Striem-Amit: For that aspect, it’s not just about the blind; it’s about individual differences more broadly. The question is: How do individual differences arise neurologically and how much individual differences can there be in brain plasticity? We’ve shown that there are meaningful individual differences in how the visual cortex of people born blind is, and we’re trying to show that similar principles are found in deafness. The idea is that if different blind individuals, either through what they inherited or through their compensatory experience, have visual cortex that is driven through different senses, like audition or touch, that can tell us something about what compensatory tools would be most beneficial for them. That can inform, for example, more invasive sight restoration types approaches, such as retinal prostheses or even gene therapy. Some individuals may have rewired their brains in ways that make them more or less receptive to certain approaches, so our work might one day be able to guide these personalized decisions.
CNS: What do you most want cognitive neuroscientists to know about your work?
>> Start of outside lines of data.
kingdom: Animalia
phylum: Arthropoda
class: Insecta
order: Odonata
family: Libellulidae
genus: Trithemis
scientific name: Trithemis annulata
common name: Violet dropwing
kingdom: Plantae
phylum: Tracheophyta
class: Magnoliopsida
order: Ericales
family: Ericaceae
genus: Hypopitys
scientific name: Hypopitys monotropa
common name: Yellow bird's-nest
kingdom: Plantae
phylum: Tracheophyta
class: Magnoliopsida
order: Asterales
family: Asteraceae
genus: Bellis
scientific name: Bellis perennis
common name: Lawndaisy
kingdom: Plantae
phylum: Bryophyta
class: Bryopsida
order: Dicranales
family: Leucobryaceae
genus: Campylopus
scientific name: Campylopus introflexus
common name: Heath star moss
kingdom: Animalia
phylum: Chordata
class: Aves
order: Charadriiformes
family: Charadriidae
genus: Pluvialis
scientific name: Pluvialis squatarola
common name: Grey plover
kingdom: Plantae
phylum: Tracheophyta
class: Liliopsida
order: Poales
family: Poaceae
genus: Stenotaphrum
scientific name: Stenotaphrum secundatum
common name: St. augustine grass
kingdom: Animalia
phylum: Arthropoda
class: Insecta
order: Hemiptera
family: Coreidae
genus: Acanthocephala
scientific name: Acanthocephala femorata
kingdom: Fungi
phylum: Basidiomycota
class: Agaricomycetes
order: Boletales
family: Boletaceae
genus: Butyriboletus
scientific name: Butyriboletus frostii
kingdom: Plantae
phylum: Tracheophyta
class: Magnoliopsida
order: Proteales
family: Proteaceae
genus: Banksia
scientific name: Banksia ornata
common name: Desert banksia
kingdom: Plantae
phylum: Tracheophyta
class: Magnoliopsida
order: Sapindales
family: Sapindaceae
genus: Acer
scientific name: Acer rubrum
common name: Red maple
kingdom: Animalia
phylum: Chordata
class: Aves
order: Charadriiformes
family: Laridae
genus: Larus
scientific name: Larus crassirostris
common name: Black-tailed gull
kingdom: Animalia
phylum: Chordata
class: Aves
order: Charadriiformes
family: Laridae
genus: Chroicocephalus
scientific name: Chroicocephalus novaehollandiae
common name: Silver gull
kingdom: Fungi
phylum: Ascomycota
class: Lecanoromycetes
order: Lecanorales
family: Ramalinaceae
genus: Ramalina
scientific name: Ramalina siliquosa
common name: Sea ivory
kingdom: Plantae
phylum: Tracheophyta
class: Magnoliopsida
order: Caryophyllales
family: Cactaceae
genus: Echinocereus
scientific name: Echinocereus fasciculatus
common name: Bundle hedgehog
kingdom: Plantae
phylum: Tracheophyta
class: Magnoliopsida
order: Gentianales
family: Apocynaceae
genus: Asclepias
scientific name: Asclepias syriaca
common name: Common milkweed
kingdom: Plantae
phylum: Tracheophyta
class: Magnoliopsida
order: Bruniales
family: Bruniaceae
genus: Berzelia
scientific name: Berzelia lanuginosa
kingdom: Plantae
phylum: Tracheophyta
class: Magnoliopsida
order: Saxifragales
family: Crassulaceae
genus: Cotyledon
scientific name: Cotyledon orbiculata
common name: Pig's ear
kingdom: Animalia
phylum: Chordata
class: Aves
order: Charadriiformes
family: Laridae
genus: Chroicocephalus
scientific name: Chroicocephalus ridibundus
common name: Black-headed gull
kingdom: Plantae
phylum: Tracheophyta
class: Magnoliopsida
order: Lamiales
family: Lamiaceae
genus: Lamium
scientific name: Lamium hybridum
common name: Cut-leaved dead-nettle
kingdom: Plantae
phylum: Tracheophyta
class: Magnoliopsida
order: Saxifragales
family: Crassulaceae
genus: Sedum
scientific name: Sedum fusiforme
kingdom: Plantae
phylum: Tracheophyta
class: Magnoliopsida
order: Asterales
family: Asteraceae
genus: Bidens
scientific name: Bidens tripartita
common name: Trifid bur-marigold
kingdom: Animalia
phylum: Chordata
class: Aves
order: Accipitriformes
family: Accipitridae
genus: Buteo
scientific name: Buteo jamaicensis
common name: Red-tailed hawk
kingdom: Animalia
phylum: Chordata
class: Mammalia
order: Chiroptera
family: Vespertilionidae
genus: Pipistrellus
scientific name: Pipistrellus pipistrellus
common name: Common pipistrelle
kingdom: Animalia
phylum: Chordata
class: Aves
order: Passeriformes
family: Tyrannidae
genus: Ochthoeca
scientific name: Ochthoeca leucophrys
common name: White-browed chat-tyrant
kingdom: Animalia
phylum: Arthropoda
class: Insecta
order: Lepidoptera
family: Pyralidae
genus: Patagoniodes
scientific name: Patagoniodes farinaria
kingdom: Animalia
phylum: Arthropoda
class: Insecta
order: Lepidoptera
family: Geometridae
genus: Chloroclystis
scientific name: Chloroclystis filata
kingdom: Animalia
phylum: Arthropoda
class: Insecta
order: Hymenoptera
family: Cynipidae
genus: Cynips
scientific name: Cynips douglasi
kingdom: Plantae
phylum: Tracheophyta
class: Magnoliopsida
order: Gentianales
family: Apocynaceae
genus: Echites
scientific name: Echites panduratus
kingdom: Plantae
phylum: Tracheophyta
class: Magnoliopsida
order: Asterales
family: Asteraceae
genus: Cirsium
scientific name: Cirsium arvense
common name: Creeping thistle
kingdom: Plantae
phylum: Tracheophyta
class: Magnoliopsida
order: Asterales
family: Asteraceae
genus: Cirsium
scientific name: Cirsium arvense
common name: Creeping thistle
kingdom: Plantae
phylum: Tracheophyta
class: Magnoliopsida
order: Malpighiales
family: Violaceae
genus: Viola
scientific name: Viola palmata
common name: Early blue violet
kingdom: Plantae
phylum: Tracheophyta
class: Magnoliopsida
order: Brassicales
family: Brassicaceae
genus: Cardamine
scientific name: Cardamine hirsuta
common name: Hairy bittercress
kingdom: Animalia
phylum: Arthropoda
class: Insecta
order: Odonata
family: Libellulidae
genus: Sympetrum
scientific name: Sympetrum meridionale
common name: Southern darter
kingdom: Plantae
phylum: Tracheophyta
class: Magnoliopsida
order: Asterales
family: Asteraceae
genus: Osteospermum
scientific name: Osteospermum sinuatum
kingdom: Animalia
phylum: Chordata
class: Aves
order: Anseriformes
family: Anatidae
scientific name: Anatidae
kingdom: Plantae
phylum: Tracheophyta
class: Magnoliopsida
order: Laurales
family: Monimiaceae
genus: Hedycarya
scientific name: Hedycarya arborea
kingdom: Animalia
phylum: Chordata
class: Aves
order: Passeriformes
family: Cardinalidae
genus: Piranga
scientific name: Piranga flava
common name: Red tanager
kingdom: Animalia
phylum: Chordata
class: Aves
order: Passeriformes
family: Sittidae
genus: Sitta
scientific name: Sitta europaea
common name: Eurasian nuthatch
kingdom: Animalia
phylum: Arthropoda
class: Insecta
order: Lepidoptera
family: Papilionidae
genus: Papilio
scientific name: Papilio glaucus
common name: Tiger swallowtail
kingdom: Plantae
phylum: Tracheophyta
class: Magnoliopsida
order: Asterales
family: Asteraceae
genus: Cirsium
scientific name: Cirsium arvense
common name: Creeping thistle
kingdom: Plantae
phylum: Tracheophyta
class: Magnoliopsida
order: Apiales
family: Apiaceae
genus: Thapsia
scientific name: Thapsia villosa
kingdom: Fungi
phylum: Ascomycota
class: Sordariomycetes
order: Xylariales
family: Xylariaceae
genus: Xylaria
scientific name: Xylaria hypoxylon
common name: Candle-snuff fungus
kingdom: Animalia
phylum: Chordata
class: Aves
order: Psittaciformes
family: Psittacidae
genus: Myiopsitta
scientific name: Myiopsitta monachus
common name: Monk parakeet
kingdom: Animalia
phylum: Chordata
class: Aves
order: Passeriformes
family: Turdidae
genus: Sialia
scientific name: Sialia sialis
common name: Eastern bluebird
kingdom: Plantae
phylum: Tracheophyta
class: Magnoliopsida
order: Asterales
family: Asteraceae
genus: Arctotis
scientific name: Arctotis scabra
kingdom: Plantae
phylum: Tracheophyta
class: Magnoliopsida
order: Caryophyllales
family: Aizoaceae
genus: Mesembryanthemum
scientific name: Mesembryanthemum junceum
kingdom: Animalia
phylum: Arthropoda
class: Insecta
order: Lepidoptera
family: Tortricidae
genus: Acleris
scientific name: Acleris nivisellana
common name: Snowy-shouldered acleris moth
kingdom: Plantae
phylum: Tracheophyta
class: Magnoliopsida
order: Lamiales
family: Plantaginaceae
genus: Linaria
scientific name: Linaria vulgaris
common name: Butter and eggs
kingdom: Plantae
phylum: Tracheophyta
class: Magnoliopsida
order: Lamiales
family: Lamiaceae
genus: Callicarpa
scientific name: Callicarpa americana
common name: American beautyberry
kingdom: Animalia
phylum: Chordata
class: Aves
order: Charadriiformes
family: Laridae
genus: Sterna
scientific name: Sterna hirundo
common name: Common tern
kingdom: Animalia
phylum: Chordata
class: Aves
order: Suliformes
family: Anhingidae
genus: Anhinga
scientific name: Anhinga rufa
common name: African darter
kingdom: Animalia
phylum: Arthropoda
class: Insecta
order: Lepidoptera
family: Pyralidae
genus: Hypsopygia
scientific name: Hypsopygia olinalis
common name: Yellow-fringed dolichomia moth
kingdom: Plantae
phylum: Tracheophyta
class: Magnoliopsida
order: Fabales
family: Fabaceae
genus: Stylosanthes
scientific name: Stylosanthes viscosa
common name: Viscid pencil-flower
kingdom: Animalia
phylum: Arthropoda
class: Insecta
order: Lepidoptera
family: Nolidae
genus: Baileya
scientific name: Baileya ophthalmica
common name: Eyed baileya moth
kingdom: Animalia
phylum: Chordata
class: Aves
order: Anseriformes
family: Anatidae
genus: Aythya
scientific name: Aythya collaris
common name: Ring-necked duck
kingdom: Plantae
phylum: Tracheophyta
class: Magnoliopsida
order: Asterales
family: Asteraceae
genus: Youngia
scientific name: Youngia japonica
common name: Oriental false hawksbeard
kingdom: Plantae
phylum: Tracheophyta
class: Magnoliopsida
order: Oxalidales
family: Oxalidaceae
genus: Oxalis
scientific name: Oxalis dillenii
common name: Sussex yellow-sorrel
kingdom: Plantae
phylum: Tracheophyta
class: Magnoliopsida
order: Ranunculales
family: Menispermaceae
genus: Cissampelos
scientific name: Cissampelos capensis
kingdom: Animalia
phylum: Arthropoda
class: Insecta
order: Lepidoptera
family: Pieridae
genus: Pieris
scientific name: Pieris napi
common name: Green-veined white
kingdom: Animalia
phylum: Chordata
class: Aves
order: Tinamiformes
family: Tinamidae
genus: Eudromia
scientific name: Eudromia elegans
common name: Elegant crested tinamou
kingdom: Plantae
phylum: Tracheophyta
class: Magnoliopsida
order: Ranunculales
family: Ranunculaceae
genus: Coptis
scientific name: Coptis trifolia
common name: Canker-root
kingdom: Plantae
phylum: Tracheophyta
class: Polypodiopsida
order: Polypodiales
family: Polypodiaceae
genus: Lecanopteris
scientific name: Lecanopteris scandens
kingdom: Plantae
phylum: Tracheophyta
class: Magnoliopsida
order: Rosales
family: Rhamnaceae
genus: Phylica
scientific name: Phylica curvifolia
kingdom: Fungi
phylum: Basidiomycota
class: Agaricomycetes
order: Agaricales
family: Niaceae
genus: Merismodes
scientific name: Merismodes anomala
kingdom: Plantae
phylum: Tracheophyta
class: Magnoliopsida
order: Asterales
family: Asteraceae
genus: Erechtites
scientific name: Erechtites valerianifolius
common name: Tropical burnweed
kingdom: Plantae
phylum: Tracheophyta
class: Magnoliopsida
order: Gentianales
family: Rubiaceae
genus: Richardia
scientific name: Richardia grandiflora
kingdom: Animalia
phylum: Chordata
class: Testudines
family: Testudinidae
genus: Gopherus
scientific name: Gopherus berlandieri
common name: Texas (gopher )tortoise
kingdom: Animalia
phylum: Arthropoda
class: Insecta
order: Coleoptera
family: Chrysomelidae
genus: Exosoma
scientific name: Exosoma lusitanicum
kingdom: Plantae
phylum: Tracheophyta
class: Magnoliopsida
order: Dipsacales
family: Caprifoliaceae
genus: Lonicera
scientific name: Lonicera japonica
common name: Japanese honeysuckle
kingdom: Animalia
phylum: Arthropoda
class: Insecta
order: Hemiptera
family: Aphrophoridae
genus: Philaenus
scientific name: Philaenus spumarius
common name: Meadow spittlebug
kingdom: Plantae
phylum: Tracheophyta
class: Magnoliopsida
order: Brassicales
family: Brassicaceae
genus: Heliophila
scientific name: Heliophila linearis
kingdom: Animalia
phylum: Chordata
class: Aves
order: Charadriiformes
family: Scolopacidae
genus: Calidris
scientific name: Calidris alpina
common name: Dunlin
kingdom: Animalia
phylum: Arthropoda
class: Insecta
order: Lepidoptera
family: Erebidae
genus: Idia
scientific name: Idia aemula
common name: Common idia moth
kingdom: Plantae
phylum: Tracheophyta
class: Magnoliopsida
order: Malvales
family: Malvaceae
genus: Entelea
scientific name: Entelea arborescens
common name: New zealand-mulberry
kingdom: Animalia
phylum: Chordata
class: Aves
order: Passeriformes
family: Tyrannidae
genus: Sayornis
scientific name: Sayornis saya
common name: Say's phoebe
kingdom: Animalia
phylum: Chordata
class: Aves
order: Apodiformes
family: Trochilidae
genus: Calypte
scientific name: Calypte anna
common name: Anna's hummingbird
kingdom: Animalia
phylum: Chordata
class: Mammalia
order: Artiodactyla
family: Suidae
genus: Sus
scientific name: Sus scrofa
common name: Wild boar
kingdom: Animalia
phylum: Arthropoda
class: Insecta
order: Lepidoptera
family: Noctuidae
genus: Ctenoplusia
Striem-Amit: I think there is a lot of focus these days on big data, which is very appropriate for answering a lot of questions but is the wrong approach to answer other kinds of questions. For studying unique populations like in my work, deep data allows us to characterize individuals with deeper samples of behavior, imaging, etc. Cognitive neuroscience emerged from case studies, those classical lesion cases that gave us what we know about different brain parts and different functions, but there is less support for this type of work these days. I believe that a lot of insight really comes from diving deep down and looking at each participant’s own individual uniqueness.
I also think there’s a lot of work to be done with existing technologies, especially temporal tools. There’s been a lot of work on blindness, deafness, and plasticity over the last few decades. I really am standing on the shoulders of giants here. But I think we are missing some key insights about the temporal domain that I think a lot of other groups are doing. And I think that looking at all of this through an individual participant lens would also be very beneficial.
CNS: What are you most looking forward to at CNS 2024 in Toronto?
Striem-Amit: I love this community. I’ve been fortunate to work with a lot of great mentors, mentees, and collaborators, and it will be great to connect with some of them at the conference.